ページ本文 -

━━━━━━━━

コロナ禍の対応が称賛を集め、この数カ月で人気を確立した吉村洋文・大阪府知事。しかしその足下で、代表代行を務める「大阪維新の会」の府議団にゴタゴタが起こっているようで……。

「大阪維新の会は、所属議員の出自がバラバラでも一枚岩でもあることを誇りにしてきた。ところがいま、その団結力がちょっと衰えてきてると感じています」

こう話すのは大阪維新の会・大阪府議会議員団の一人。2010年に誕生し、現在は大阪市長の松井一郎氏が代表を務める「大阪維新の会」は、大阪選出の国会議員と市長、大阪府議、各市の市議などで構成されている。生え抜きばかりではなく、元々は他の政党で育った議員も多いが、大阪都構想の実現という目標のもとに一致団結してきた。

ところが、その中核を担う「大阪府議団」の団結に揺らぎが生じているという。

この議員が続ける。

━━━━━━━━

(いくつかの記録)
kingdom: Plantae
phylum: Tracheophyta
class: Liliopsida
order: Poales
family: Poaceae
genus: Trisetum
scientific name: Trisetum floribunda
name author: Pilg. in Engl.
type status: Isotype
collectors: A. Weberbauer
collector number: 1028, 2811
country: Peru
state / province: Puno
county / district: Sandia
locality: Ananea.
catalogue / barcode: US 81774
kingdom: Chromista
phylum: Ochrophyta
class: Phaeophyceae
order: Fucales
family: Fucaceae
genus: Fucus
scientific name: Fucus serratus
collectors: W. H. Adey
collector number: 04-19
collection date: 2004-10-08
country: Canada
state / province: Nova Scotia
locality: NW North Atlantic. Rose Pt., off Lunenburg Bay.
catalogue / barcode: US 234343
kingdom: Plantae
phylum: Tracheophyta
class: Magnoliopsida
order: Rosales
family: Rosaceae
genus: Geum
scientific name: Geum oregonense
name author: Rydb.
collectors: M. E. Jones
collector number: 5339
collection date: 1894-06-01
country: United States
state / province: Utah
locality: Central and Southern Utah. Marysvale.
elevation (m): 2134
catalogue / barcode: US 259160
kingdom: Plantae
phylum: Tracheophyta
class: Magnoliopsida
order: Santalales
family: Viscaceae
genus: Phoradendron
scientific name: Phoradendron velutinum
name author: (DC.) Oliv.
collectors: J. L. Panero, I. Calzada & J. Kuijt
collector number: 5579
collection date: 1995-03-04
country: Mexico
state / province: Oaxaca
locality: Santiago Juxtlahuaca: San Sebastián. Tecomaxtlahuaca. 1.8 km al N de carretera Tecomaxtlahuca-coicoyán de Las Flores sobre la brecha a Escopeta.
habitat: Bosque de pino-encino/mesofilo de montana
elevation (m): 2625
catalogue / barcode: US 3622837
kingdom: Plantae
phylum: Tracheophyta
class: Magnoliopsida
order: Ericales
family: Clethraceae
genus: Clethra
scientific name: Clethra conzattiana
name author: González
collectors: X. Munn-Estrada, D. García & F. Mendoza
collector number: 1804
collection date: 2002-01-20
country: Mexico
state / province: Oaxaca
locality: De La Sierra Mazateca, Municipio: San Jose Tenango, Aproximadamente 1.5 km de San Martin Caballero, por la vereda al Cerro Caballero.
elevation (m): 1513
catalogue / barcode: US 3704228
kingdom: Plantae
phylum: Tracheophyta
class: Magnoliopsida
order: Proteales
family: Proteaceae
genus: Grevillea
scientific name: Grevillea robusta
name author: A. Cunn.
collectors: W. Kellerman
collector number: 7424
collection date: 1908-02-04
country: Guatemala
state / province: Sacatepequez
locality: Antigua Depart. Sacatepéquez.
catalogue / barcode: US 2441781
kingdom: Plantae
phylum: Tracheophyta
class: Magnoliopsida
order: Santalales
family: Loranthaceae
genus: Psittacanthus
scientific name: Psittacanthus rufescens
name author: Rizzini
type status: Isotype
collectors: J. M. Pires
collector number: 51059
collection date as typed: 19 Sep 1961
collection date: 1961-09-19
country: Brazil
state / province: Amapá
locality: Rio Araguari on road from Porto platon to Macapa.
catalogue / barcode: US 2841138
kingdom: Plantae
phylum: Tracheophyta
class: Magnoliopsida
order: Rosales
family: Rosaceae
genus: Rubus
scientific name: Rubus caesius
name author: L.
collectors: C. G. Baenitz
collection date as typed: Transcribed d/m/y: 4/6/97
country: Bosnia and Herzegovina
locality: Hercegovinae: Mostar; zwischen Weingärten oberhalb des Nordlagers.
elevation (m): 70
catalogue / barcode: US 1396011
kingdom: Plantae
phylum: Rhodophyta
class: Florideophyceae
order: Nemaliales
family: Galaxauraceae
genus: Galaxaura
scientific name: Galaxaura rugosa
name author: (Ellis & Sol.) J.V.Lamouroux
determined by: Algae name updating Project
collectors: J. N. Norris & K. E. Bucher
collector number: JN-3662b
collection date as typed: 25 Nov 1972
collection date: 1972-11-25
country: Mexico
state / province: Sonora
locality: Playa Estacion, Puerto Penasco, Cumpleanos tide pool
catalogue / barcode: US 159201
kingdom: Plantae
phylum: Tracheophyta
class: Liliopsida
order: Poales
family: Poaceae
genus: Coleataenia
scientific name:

━━━━━━━━

やること -
大阪維新の会の記事を「こう話すのは大阪維新の会・大」から「ところが、その中核を担う「大阪府議団」の団結に揺らぎが生じているという。」まで全部書き出し、その中の「一致団結」を「結束」に改めてください。

解答 -
こう話すのは大阪維新の会・大阪府議会議員団の一人。2010年に誕生し、現在は大阪市長の松井一郎氏が代表を務める「大阪維新の会」は、大阪選出の国会議員と市長、大阪府議、各市の市議などで構成されている。生え抜きばかりではなく、元々は他の政党で育った議員も多いが、大阪都構想の実現という目標のもとに結束してきた。

ところが、その中核を担う「大阪府議団」の団結に揺らぎが生じているという。